Orbital Data Centers Are the Next High-Power Target
Beyond the immediate satellite services market, Star Catcher has begun highlighting orbital data centers as a priority customer category. Data centers require large, sustained power loads — precisely the use case where Star Catcher's on-demand delivery model offers the clearest advantage over conventional solar panels alone.
"It's our view that the early adopters are the folks that have power-dense, power-intense operations and payloads," Rush said. Beyond early adopters, he argued that every spacecraft will eventually need the service — for mission extension, orbital maneuvering, or resiliency. "Fundamentally, at some point every spacecraft will need our service," he said.

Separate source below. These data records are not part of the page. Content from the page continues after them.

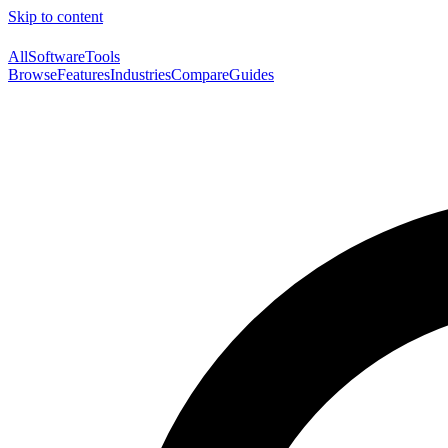
Skip to content
AllSoftwareTools
Browse
Features
Industries
Compare
Guides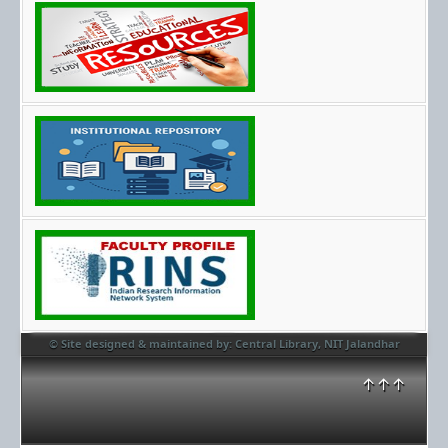
© Site designed & maintained by: Central Library, NIT Jalandhar
↑↑↑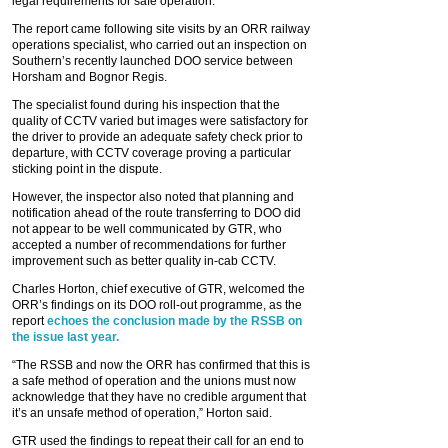
legal requirements for safe operation.”
The report came following site visits by an ORR railway
operations specialist, who carried out an inspection on
Southern’s recently launched DOO service between
Horsham and Bognor Regis.
The specialist found during his inspection that the
quality of CCTV varied but images were satisfactory for
the driver to provide an adequate safety check prior to
departure, with CCTV coverage proving a particular
sticking point in the dispute.
However, the inspector also noted that planning and
notification ahead of the route transferring to DOO did
not appear to be well communicated by GTR, who
accepted a number of recommendations for further
improvement such as better quality in-cab CCTV.
Charles Horton, chief executive of GTR, welcomed the
ORR’s findings on its DOO roll-out programme, as the
report
echoes the conclusion made by the RSSB on
the issue last year.
“The RSSB and now the ORR has confirmed that this is
a safe method of operation and the unions must now
acknowledge that they have no credible argument that
it’s an unsafe method of operation,” Horton said.
GTR used the findings to repeat their call for an end to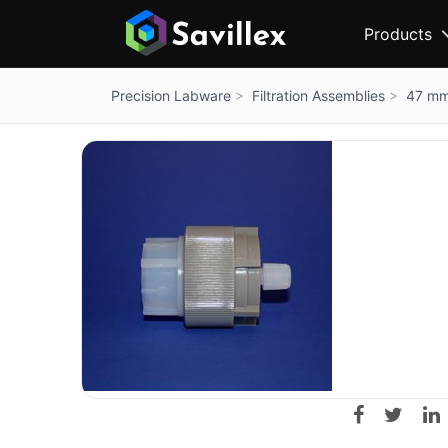
Products
Filtration Assemblies
47 mm 
Precision Labware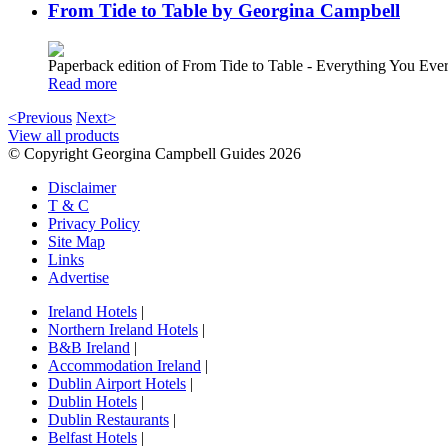
From Tide to Table by Georgina Campbell
Paperback edition of From Tide to Table - Everything You E
Read more
<Previous
Next>
View all products
© Copyright Georgina Campbell Guides 2026
Disclaimer
T & C
Privacy Policy
Site Map
Links
Advertise
Ireland Hotels
|
Northern Ireland Hotels
|
B&B Ireland
|
Accommodation Ireland
|
Dublin Airport Hotels
|
Dublin Hotels
|
Dublin Restaurants
|
Belfast Hotels
|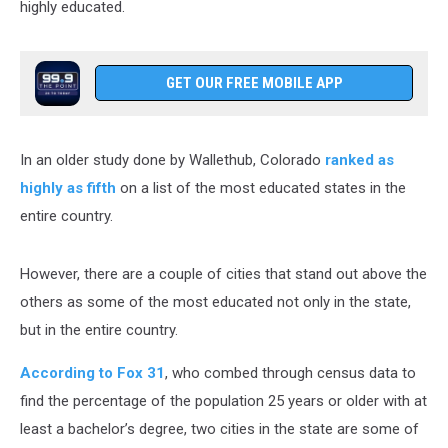
highly educated.
GET OUR FREE MOBILE APP
In an older study done by Wallethub, Colorado
ranked as
highly as fifth
on a list of the most educated states in the
entire country.
However, there are a couple of cities that stand out above the
others as some of the most educated not only in the state,
but in the entire country.
According to Fox 31
, who combed through census data to
find the percentage of the population 25 years or older with at
least a bachelor’s degree, two cities in the state are some of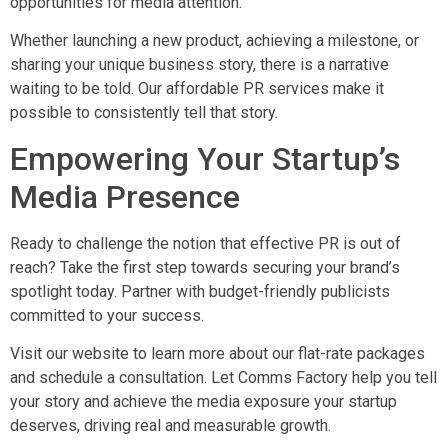
opportunities for media attention.
Whether launching a new product, achieving a milestone, or
sharing your unique business story, there is a narrative
waiting to be told. Our affordable PR services make it
possible to consistently tell that story.
Empowering Your Startup’s
Media Presence
Ready to challenge the notion that effective PR is out of
reach? Take the first step towards securing your brand’s
spotlight today. Partner with budget-friendly publicists
committed to your success.
Visit our website to learn more about our flat-rate packages
and schedule a consultation. Let Comms Factory help you tell
your story and achieve the media exposure your startup
deserves, driving real and measurable growth.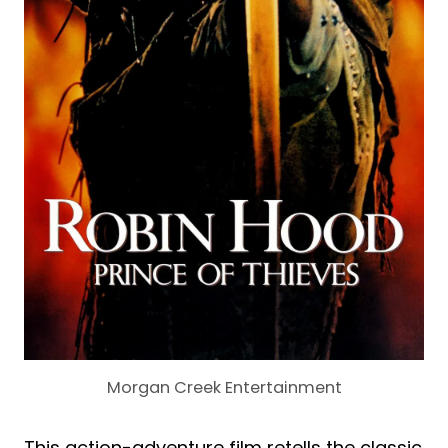
Morgan Creek Entertainment
This action-adventure film retells the classic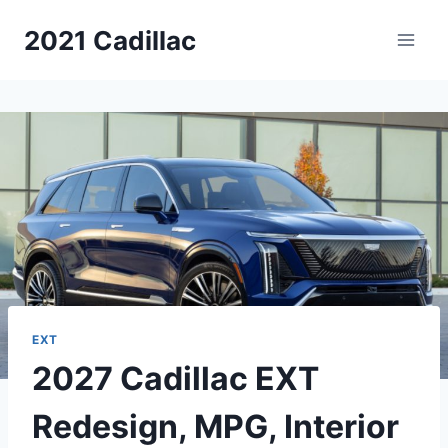
Skip
2021 Cadillac
to
content
EXT
2027 Cadillac EXT
Redesign, MPG, Interior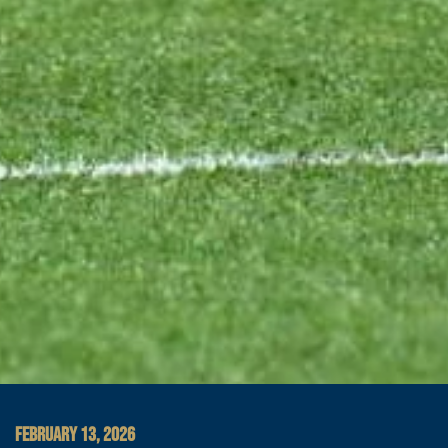
FEBRUARY 13, 2026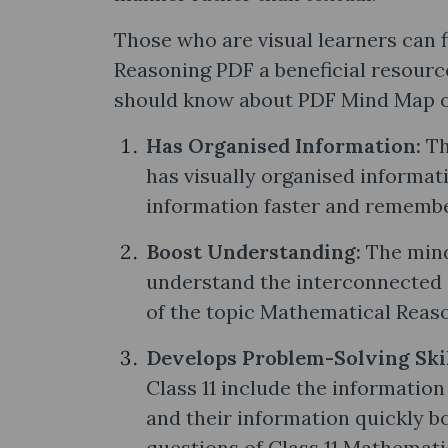
Those who are visual learners can 
Reasoning PDF a beneficial resource
should know about PDF Mind Map of
Has Organised Information:
Th
has visually organised informati
information faster and remember
Boost Understanding:
The mind
understand the interconnected 
of the topic Mathematical Reas
Develops Problem-Solving Ski
Class 11 include the information
and their information quickly bo
questions of Class 11 Mathemati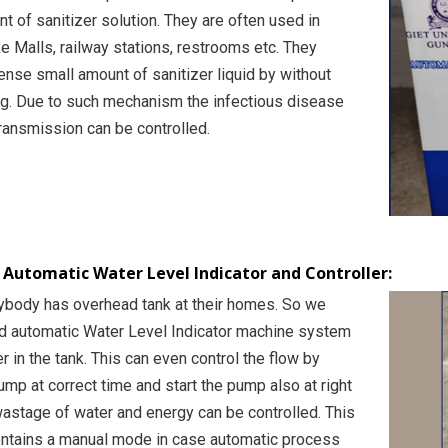
t of sanitizer solution. They are often used in
ke Malls, railway stations, restrooms etc. They
ense small amount of sanitizer liquid by without
ng. Due to such mechanism the infectious disease
ransmission can be controlled.
y Automatic Water Level Indicator and Controller:
body has overhead tank at their homes. So we
nd automatic Water Level Indicator machine system
er in the tank. This can even control the flow by
mp at correct time and start the pump also at right
wastage of water and energy can be controlled. This
ntains a manual mode in case automatic process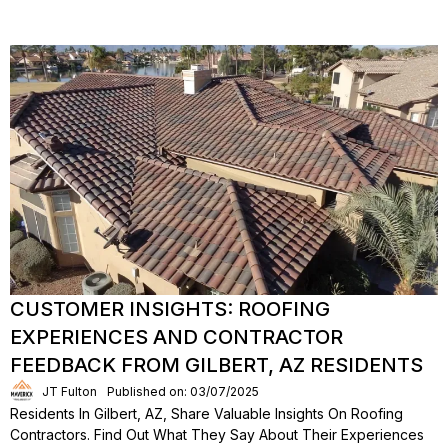
CUSTOMER INSIGHTS: ROOFING
EXPERIENCES AND CONTRACTOR
FEEDBACK FROM GILBERT, AZ RESIDENTS
JT Fulton
Published on: 03/07/2025
Residents In Gilbert, AZ, Share Valuable Insights On Roofing
Contractors. Find Out What They Say About Their Experiences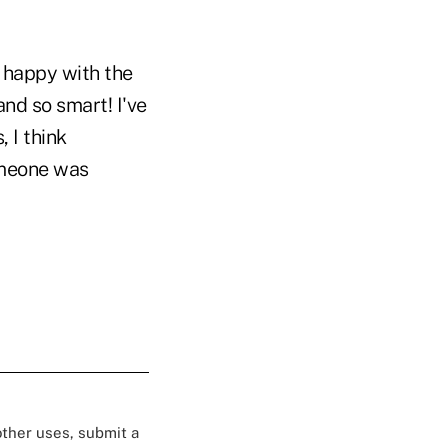
y happy with the
and so smart! I've
 I think
omeone was
 other uses, submit a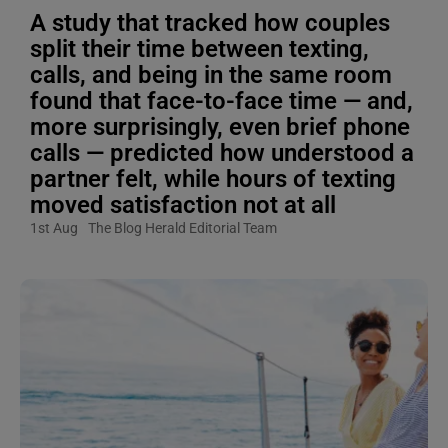
A study that tracked how couples
split their time between texting,
calls, and being in the same room
found that face-to-face time — and,
more surprisingly, even brief phone
calls — predicted how understood a
partner felt, while hours of texting
moved satisfaction not at all
1st Aug
The Blog Herald Editorial Team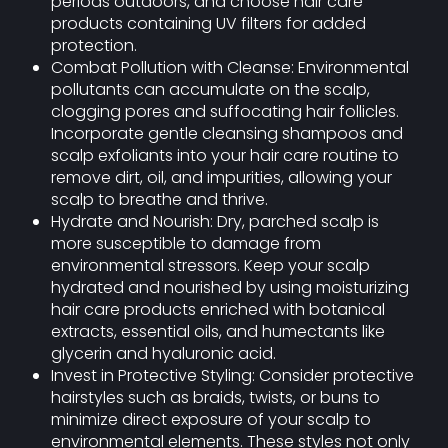
periods outdoors, and choose hair care
products containing UV filters for added
protection.
Combat Pollution with Cleanse: Environmental
pollutants can accumulate on the scalp,
clogging pores and suffocating hair follicles.
Incorporate gentle cleansing shampoos and
scalp exfoliants into your hair care routine to
remove dirt, oil, and impurities, allowing your
scalp to breathe and thrive.
Hydrate and Nourish: Dry, parched scalp is
more susceptible to damage from
environmental stressors. Keep your scalp
hydrated and nourished by using moisturizing
hair care products enriched with botanical
extracts, essential oils, and humectants like
glycerin and hyaluronic acid.
Invest in Protective Styling: Consider protective
hairstyles such as braids, twists, or buns to
minimize direct exposure of your scalp to
environmental elements. These styles not only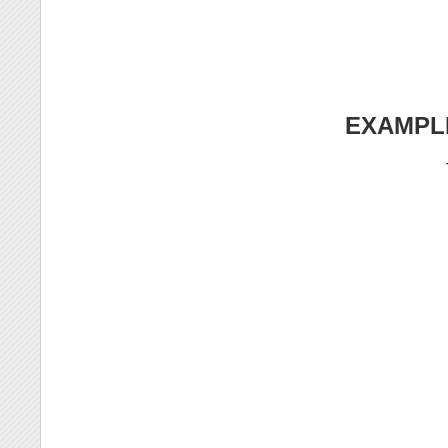
EXAMPL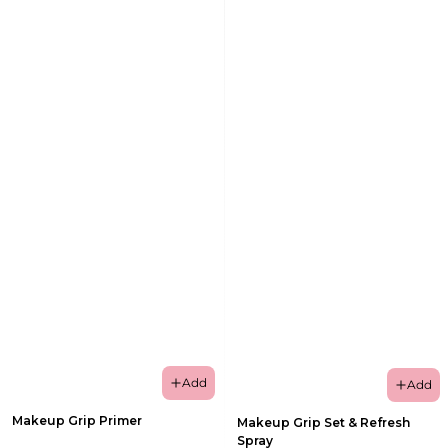
Add
Add
Makeup Grip Primer
Makeup Grip Set & Refresh
Spray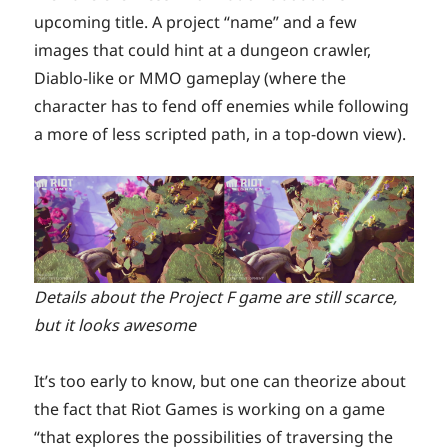
upcoming title. A project “name” and a few
images that could hint at a dungeon crawler,
Diablo-like or MMO gameplay (where the
character has to fend off enemies while following
a more of less scripted path, in a top-down view).
Details about the Project F game are still scarce,
but it looks awesome
It’s too early to know, but one can theorize about
the fact that Riot Games is working on a game
“that explores the possibilities of traversing the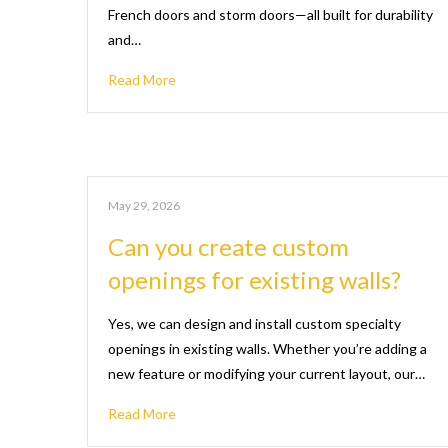
French doors and storm doors—all built for durability
and…
Read More
May 29, 2026
Can you create custom
openings for existing walls?
Yes, we can design and install custom specialty
openings in existing walls. Whether you’re adding a
new feature or modifying your current layout, our…
Read More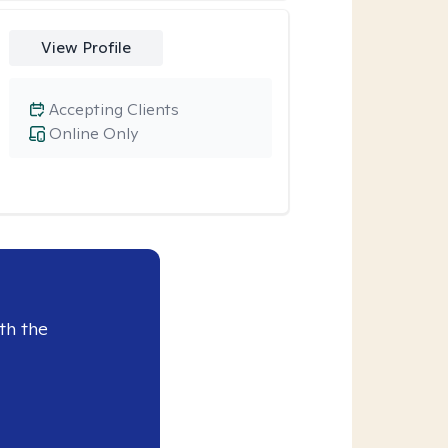
View Profile
Accepting Clients
Online Only
th the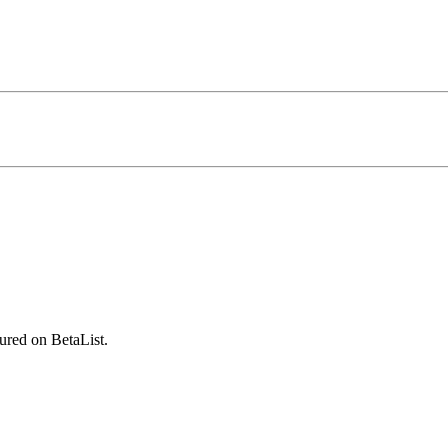
ured on BetaList.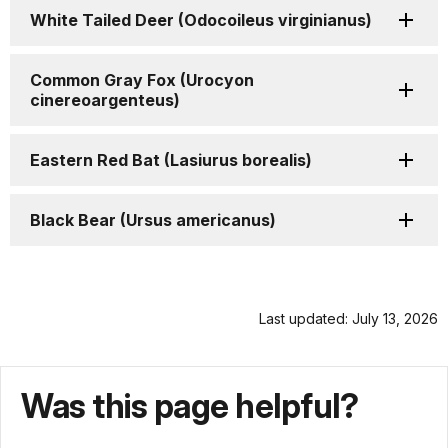
White Tailed Deer (Odocoileus virginianus)
Common Gray Fox (Urocyon
cinereoargenteus)
Eastern Red Bat (Lasiurus borealis)
Black Bear (Ursus americanus)
Last updated: July 13, 2026
Was this page helpful?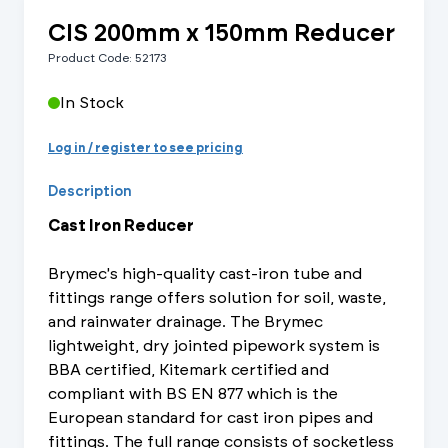
CIS 200mm x 150mm Reducer
Product Code: 52173
In Stock
Log in / register to see pricing
Description
Cast Iron Reducer
Brymec's high-quality cast-iron tube and
fittings range offers solution for soil, waste,
and rainwater drainage. The Brymec
lightweight, dry jointed pipework system is
BBA certified, Kitemark certified and
compliant with BS EN 877 which is the
European standard for cast iron pipes and
fittings. The full range consists of socketless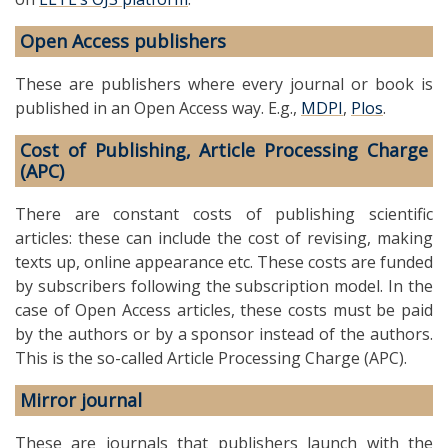
Open Access publishers
These are publishers where every journal or book is
published in an Open Access way. E.g.,
MDPI
,
Plos
.
Cost of Publishing, Article Processing Charge
(APC)
There are constant costs of publishing scientific
articles: these can include the cost of revising, making
texts up, online appearance etc. These costs are funded
by subscribers following the subscription model. In the
case of Open Access articles, these costs must be paid
by the authors or by a sponsor instead of the authors.
This is the so-called Article Processing Charge (APC).
Mirror journal
These are journals that publishers launch with the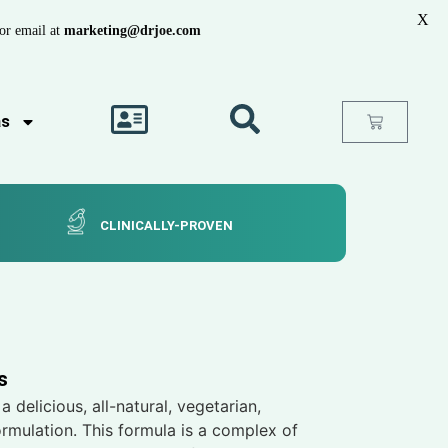
X
or email at
marketing@drjoe.com
as
CLINICALLY-PROVEN
s
a delicious, all-natural, vegetarian,
rmulation. This formula is a complex of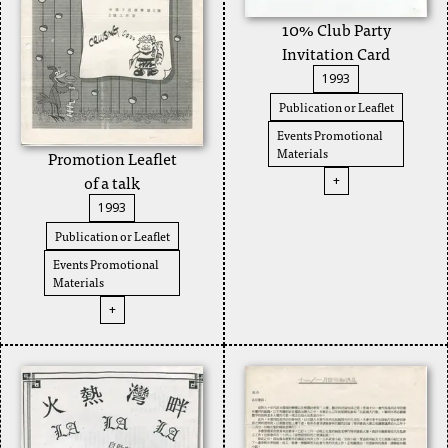
10% Club Party
Invitation Card
1993
Publication or Leaflet
Events Promotional
Materials
Promotion Leaflet
of a talk
+
1993
Publication or Leaflet
Events Promotional
Materials
+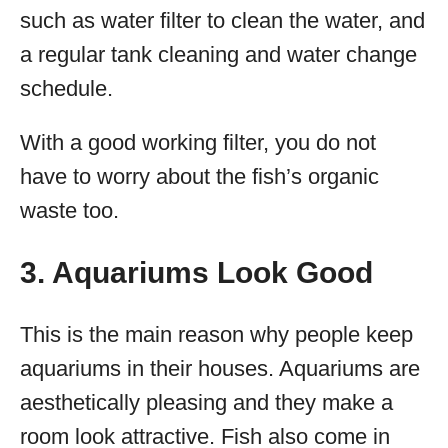
such as water filter to clean the water, and
a regular tank cleaning and water change
schedule.
With a good working filter, you do not
have to worry about the fish’s organic
waste too.
3. Aquariums Look Good
This is the main reason why people keep
aquariums in their houses. Aquariums are
aesthetically pleasing and they make a
room look attractive. Fish also come in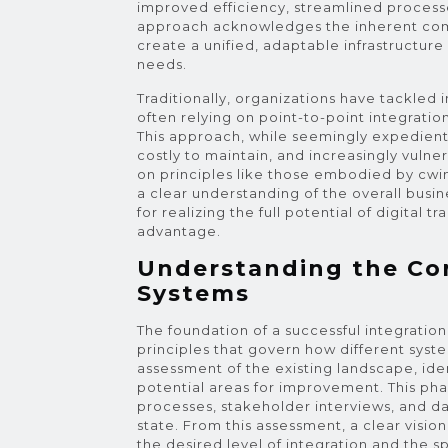
improved efficiency, streamlined processe
approach acknowledges the inherent comp
create a unified, adaptable infrastructur
needs.
Traditionally, organizations have tackled
often relying on point-to-point integrati
This approach, while seemingly expedient
costly to maintain, and increasingly vulner
on principles like those embodied by cwinz
a clear understanding of the overall busine
for realizing the full potential of digital
advantage.
Understanding the Cor
Systems
The foundation of a successful integration
principles that govern how different syst
assessment of the existing landscape, ide
potential areas for improvement. This pha
processes, stakeholder interviews, and dat
state. From this assessment, a clear vision
the desired level of integration and the spe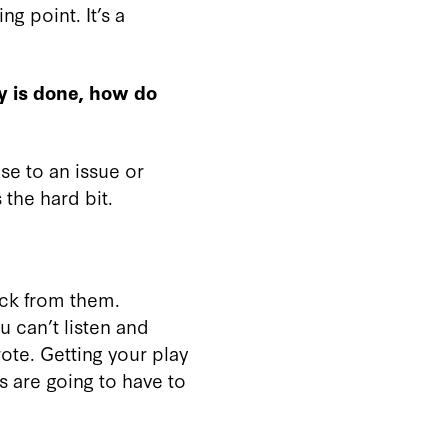
ng point. It’s a
y is done, how do
nse to an issue or
 the hard bit.
back from them.
u can’t listen and
rote. Getting your play
rs are going to have to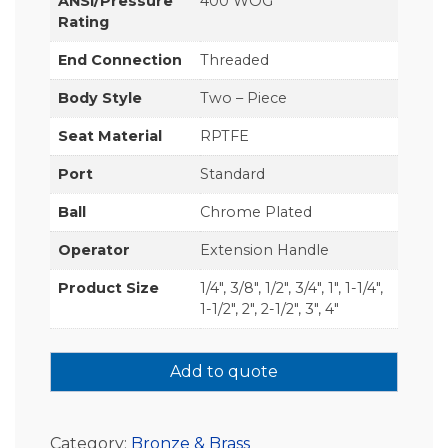
ANSI/Pressure
400 WOG
Rating
End Connection
Threaded
Body Style
Two – Piece
Seat Material
RPTFE
Port
Standard
Ball
Chrome Plated
Operator
Extension Handle
Product Size
1/4", 3/8", 1/2", 3/4", 1", 1-1/4",
1-1/2", 2", 2-1/2", 3", 4"
Add to quote
Category:
Bronze & Brass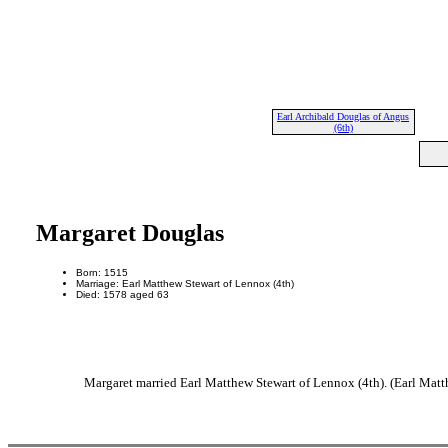
Earl Archibald Douglas of Angus
(6th)
Margaret Douglas
Born: 1515
Marriage: Earl Matthew Stewart of Lennox (4th)
Died: 1578 aged 63
Margaret married Earl Matthew Stewart of Lennox (4th). (Earl Matt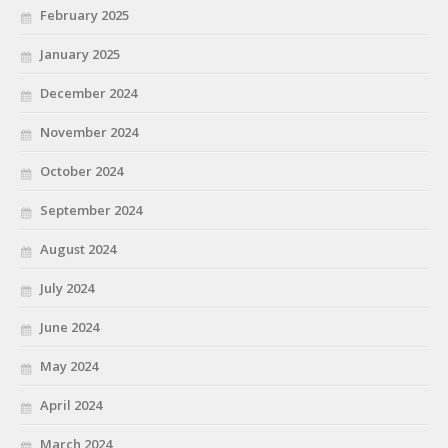
February 2025
January 2025
December 2024
November 2024
October 2024
September 2024
August 2024
July 2024
June 2024
May 2024
April 2024
March 2024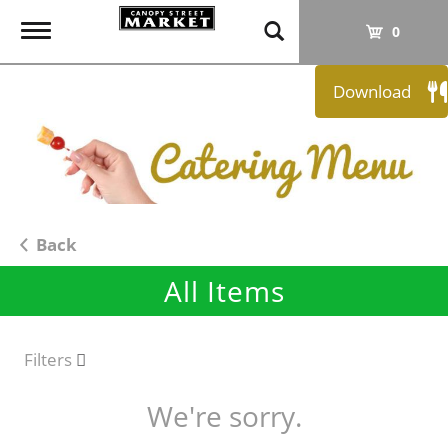
T
0
o
g
Download
g
l
e
n
a
v
i
Back
g
All Items
a
t
i
o
Filters
n
We're sorry.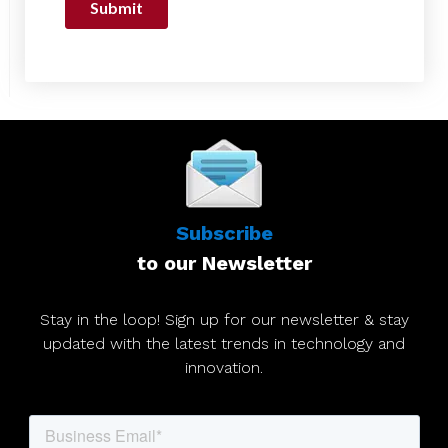
Subscribe
to our Newsletter
Stay in the loop! Sign up for our newsletter & stay
updated with the latest trends in technology and
innovation.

Jeff Johnson of B Capital framed the orbital power market in terms familiar from the terrestrial energy transition: "There is exploding demand, limited shared infrastructure, and a generational opportunity for the company capable of building the first in-orbit grid."
Space-Based Solar Power Moves from Concept to Engineering Problem
What makes the Series A notable beyond satellite services is what wireless orbital power transfer represents at a longer horizon. Space-based solar power (SBSP) — the decades-old concept of placing photovoltaic arrays in geostationary orbit and transmitting gigawatts of clean energy to Earth around the clock — has historically been blocked by the cost of launching and assembling massive structures. Solar irradiance in geostationary orbit is consistently higher than what reaches Earth's surface after accounting for atmospheric losses and the day-night cycle, making the physics favorable even if the economics have not been.
Star Catcher's orbital relay approach works at the power levels and orbital ranges relevant to today's satellite operators, not at the gigawatt scale of a mature SBSP system. But the capability it is building — demonstrated, commercially motivated wireless power transfer in orbit — is the same foundational layer that any future large-scale SBSP system would require.
For satellite operators, the near-term question is simpler: will Star Catcher's first in-space demonstration this year perform as the ground tests suggest? If it does, the company's $3 billion pipeline could begin converting into operational contracts. If it does not, the technology will need additional development time before the commercial model holds.